Most of us know how ugly colonialism can get, but there are some really egregious examples here, including grave robbing carried out under the pretext of scientific research, and the exhibiting of Sámi people in zoos. Were Suvi and Anssi familiar with this at the outset, or did they discover some of it as they went along?

“I knew about this,” Suvi says. “Our previous film is Our Silent Struggle, and it dealt with colonialism. I am very aware of what has happened. But what was surprising for me is all the emotions, because I really thought that I had done with this feeling, that I could look at it in a more objective way, but no, it was surprising for me to feel this so deeply, even though it felt like it's not my sorrow. It's more like a collective sorrow and that sorrow comes from far away.”

There were a number of Sámi people looking at the recovered items together in the process documented here, and there must have been a lot of shared grief and a lot of shared difficult emotions around that.
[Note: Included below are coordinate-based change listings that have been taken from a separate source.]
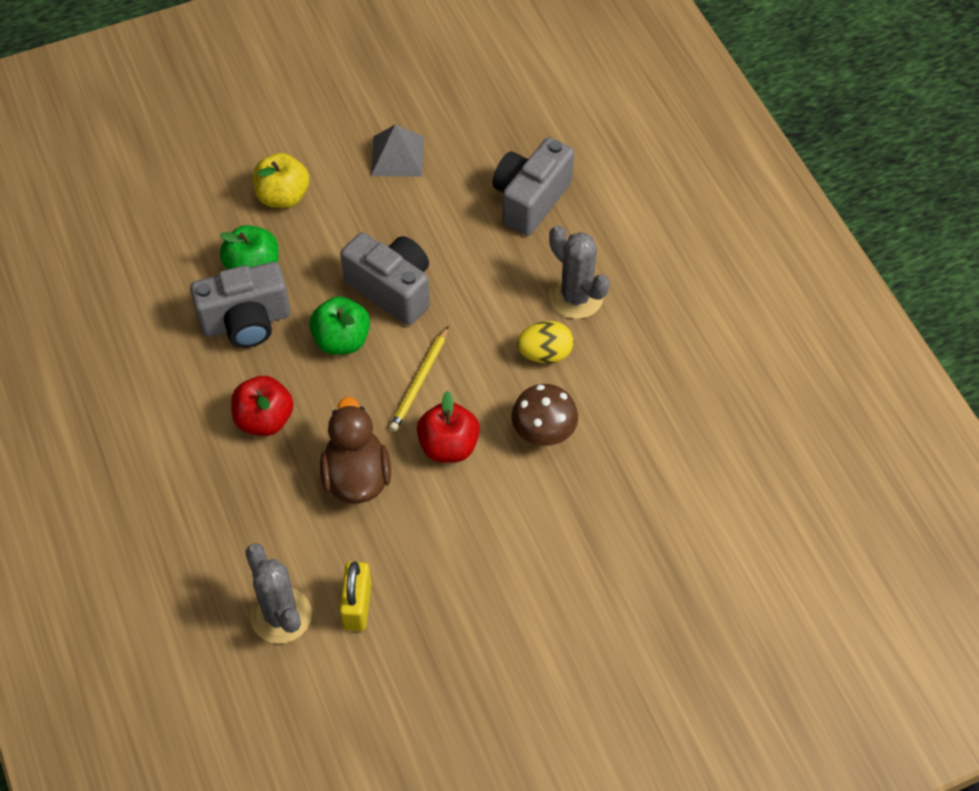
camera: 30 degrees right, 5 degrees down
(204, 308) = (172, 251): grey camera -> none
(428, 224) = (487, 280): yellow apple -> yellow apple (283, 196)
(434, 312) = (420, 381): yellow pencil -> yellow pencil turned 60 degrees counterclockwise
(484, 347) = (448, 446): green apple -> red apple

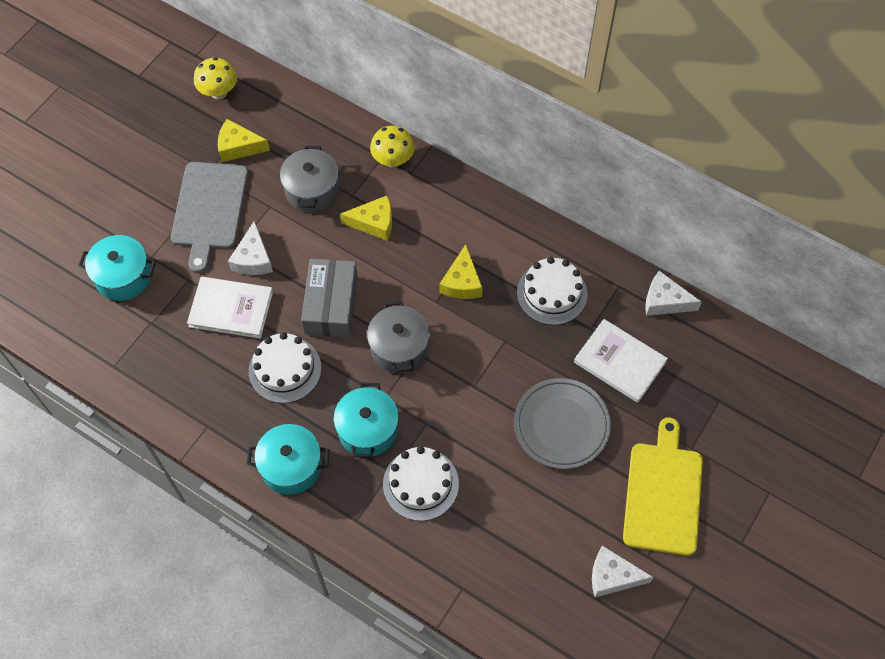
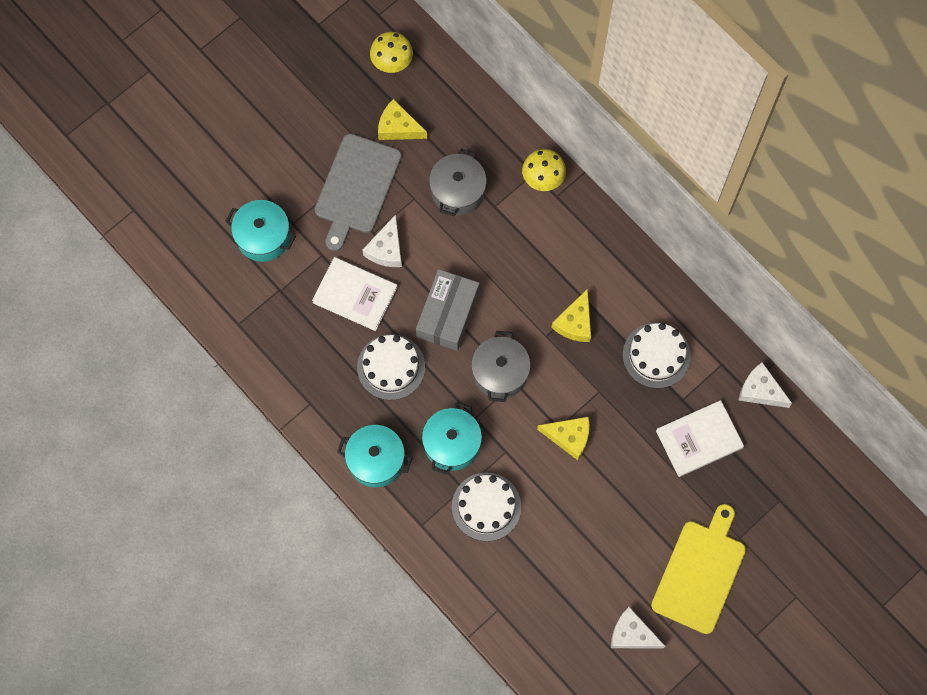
camera: 15 degrees right, 10 degrees up
(374, 223) = (508, 240): yellow cheese -> yellow cheese (569, 437)
(561, 425) = (627, 485): grey plate -> none
(619, 362) = (699, 439): white book -> white book turned 75 degrees counterclockwise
“Yeah,” she says, “but also it was so important to see how many of them felt so deeply connected. And I also learned so much from them. But then there was this other feeling, too. And the other feeling was that, since I didn't find my personal items, it felt that I was totally an outsider of this process. I felt like, you know, ‘I'm so happy for you, but I'm not having that connection right now.’ And when we screened the film for the people who were part of the film, one came to thank us, that we shared also that side, that it's not always so easy to have that connection. And sometimes you feel that you are outsider. For one Sámi person, it was really meaningful that he said that out loud, because she has felt similar feelings. So I think it was kind of an up and down road during the years. Sometimes it felt very emotional. Sometimes it felt like I don't get it.”
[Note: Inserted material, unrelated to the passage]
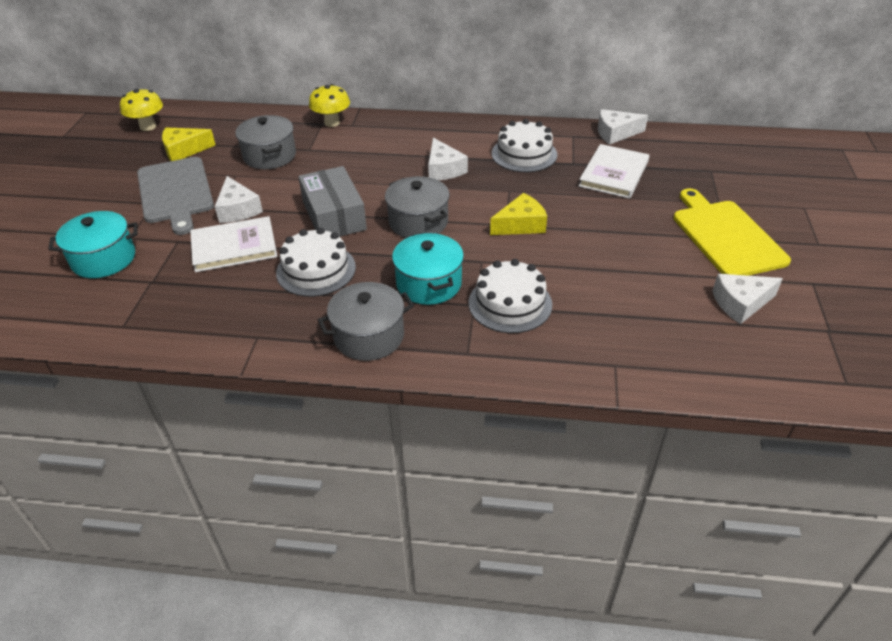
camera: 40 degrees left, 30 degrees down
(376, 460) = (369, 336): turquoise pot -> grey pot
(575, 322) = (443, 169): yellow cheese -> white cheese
The film ends on a positive note, and does something which, to my mind, we don’t see often enough in films about mistreated groups of people, which is to show them experiencing joy.

“For us, filmmaking and storytelling is an intuitive process and don't know how the story will end, but I would always want to end with hope,” Suvi says. “I think it's important because we need hope more than anything. But with our previous film, we couldn’t end it with hope, unfortunately, and I was struggling with that. Is that an ethical choice or not, to leave people without that release? But maybe it's also how we are as individuals, because I see hope everywhere. So it was maybe an easy choice to leave with hope and love, because that's also the essence how we see the world.”

“And also we felt it through the process,” adds Anssi. “People really were happy. It was what happened, so it felt right.”

“ I started my career with a crazy comedy, and then I ended up more and more going for serious documentaries, and human rights and individuals, rights,” Suvi continues. “Now I feel that for indigenous people, it's time for us to also see hope and laughter And, yeah, we need also joyful stories. Actually, indigenous people, we are very funny people, and we have a lot of comedy and humour around, but we are not able just to share it. And I think after doing this story, telling the stories about colonialism and collective pain and trauma, I think next step is to breathe a little bit so we can carry on, so we can have the strength to be what we are. I think it's very important to also show different kinds of narratives for the sake of our children and our youth. And I think it's necessary for me as an individual to go back to my roots as a storyteller and maybe find the ways to tell different kinds of stories.

“I think I need to take a break from being like the spokesperson of my people and just dive into the soul more. Next thing, I think I need to do something funnier and do the questions that matter to me as an individual instead of dealing with the questions that matter to the whole nation.”